A faithful copy of each record is required, minus the images.

(Saved data entries)
==========

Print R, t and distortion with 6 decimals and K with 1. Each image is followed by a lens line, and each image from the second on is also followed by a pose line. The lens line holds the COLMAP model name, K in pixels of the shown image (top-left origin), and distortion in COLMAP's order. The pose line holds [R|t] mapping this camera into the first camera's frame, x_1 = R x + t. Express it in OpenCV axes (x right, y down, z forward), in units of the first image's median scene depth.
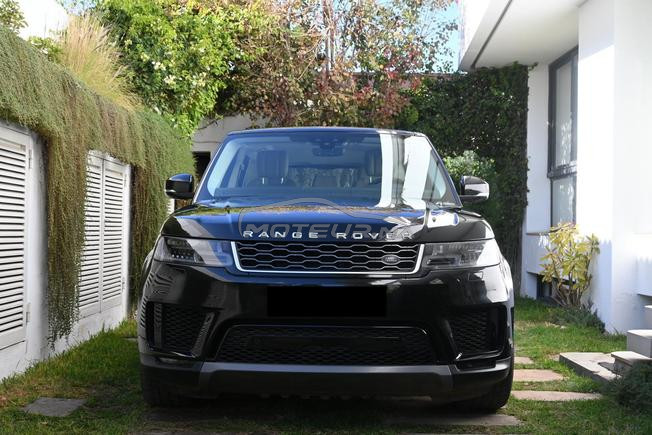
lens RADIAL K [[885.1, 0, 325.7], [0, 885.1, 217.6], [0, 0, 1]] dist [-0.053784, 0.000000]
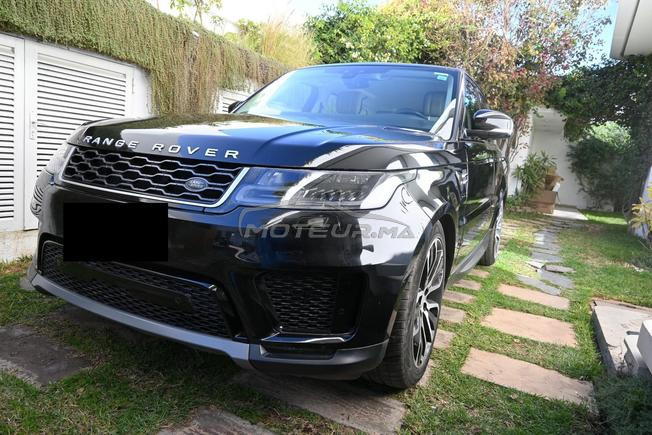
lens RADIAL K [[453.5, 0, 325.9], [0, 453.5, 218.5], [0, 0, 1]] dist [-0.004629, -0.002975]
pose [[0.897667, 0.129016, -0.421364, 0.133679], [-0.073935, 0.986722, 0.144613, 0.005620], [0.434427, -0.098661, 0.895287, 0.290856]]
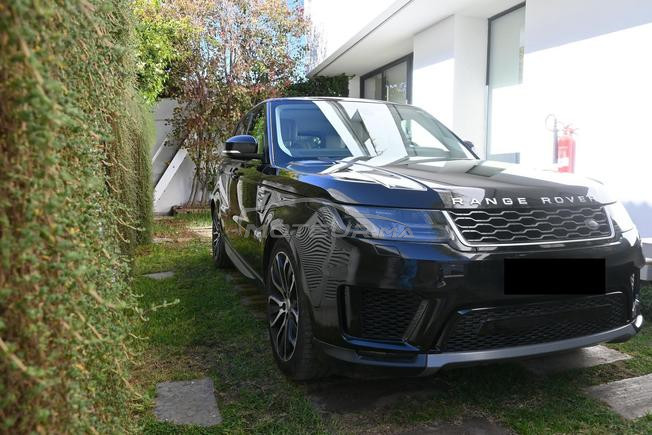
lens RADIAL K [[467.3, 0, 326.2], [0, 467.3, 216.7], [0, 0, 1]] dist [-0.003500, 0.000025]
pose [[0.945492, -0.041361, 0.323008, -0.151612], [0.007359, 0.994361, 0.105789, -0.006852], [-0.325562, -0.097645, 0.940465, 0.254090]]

==========

The completed task:
Print R, t and distortion with 6 decimals and K with 1. Each image is followed by a lens line, and each image from the second on is also followed by a pose line. The lens line holds the COLMAP model name, K in pixels of the shown image (top-left origin), and distortion in COLMAP's order. The pose line holds [R|t] mapping this camera into the first camera's frame, x_1 = R x + t. Express it in OpenCV axes (x right, y down, z forward), in units of the first image's median scene depth.
lens RADIAL K [[885.1, 0, 325.7], [0, 885.1, 217.6], [0, 0, 1]] dist [-0.053784, 0.000000]
lens RADIAL K [[453.5, 0, 325.9], [0, 453.5, 218.5], [0, 0, 1]] dist [-0.004629, -0.002975]
pose [[0.897667, 0.129016, -0.421364, 0.133679], [-0.073935, 0.986722, 0.144613, 0.005620], [0.434427, -0.098661, 0.895287, 0.290856]]
lens RADIAL K [[467.3, 0, 326.2], [0, 467.3, 216.7], [0, 0, 1]] dist [-0.003500, 0.000025]
pose [[0.945492, -0.041361, 0.323008, -0.151612], [0.007359, 0.994361, 0.105789, -0.006852], [-0.325562, -0.097645, 0.940465, 0.254090]]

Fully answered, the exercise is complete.